Michael Stuht, the director of The Lord’s Refuge, said addiction can lead to actions that seem selfish, such as prioritizing substance use over responsibilities. “We refer to The Lord’s Refuge as an accountability program. And I try to teach my guys to love their family more than they love themselves. I’m nine years clean now and if I was to follow my heart and do what feels good, I’d do some pills again. But I don’t because I try to love my neighbor as myself. I try to think outside the box of me and what feels good.”

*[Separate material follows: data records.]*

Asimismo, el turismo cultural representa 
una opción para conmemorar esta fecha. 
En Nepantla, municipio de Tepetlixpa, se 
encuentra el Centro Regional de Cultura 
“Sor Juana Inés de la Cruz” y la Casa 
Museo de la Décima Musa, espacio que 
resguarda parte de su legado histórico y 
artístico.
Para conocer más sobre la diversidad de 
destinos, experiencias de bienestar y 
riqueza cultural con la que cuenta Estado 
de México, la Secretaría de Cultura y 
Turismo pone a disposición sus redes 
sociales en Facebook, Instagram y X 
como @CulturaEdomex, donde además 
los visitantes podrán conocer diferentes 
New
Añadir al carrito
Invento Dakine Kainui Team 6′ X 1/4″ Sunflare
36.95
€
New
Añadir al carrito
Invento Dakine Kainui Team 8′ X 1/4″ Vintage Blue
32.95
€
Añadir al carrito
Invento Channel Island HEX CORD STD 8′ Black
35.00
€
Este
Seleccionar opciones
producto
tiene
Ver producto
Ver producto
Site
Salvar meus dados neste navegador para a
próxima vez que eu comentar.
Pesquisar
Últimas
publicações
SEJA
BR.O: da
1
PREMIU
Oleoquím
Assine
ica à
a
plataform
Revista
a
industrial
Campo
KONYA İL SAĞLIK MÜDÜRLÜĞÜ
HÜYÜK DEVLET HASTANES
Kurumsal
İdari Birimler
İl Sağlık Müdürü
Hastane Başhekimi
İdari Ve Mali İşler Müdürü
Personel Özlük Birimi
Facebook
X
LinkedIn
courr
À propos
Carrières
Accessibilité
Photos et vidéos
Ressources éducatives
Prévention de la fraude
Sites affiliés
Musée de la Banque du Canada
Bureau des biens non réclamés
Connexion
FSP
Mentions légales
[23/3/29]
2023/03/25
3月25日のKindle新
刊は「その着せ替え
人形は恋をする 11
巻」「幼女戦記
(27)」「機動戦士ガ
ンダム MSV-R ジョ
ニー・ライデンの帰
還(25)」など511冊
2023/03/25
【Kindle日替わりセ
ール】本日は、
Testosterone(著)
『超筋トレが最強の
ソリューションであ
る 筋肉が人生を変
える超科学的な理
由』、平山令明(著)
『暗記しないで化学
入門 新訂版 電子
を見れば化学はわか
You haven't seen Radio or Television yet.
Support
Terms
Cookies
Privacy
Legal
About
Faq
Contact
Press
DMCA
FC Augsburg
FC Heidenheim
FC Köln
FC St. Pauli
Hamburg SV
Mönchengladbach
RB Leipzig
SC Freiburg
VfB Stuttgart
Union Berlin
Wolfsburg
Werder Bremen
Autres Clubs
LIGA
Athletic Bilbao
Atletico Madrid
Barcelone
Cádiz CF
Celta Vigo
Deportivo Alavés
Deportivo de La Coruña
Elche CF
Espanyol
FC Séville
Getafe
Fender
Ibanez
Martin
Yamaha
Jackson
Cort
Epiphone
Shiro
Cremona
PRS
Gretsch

“Most of the residents at The Lord’s Refuge are addicted to methamphetamine. We don’t have any currently that came in with opiate addiction,” explained Stuht. “When someone calls and they are addicted to opioids, I typically recommend the suboxone clinic. I think it’s great. However, I have several friends who are on suboxone who have been on it for five or six years. So I have not seen the whole weaning off thing. I have not seen that happen a whole lot.”
Stuht questioned whether long-term suboxone use is appropriate. He said he struggled with opiate addiction for nine years and then went cold turkey (stopping all opioid use abruptly).
“I believe that addiction is a process,” said Telly Roberts, an advanced peer recovery specialist at Greene County drug court. “It can be prevented with help from people, like all of us sitting here on stage, support groups, church, or loved ones. Addiction is not curable. It is something we battle every day of our lives.”
Roberts said she went to Agape House to get treatment for her methamphetamine addiction and was drug free for eight and a half years. She then fell back into her addiction for four more years and has now been clean for around six years. “The reason why I relapsed is because I got away from my support. I got away from church. When you don’t keep those things going when you are in recovery, you can easily fall.”
“Many people have been brought up in an environment where addiction is commonplace,” said Walker of The Master’s Way. “So they just pick it up naturally. That is what they’ve learned.”
“There is a lot of trauma, and it starts in the home early on,” noted Bunch. He shared an example from his wife, a kindergarten teacher, who has witnessed firsthand the challenges faced by young children in her classroom. Many of her students experience homelessness and severe trauma, including having parents who have overdosed on drugs, suffered sexual abuse, or lost parents to suicide. Bunch emphasized the long-term impact of these experiences, stating, “If these kids don’t get help, they could likely be the substance abusers of tomorrow.”
“I believe it is also a brain disease and some people are born with it,” said Jamie Mann, the executive director of The Way. She said this hereditary component of addiction is influenced by both genetics and environment. “But you can be rehabilitated from that. It does not have to last forever.”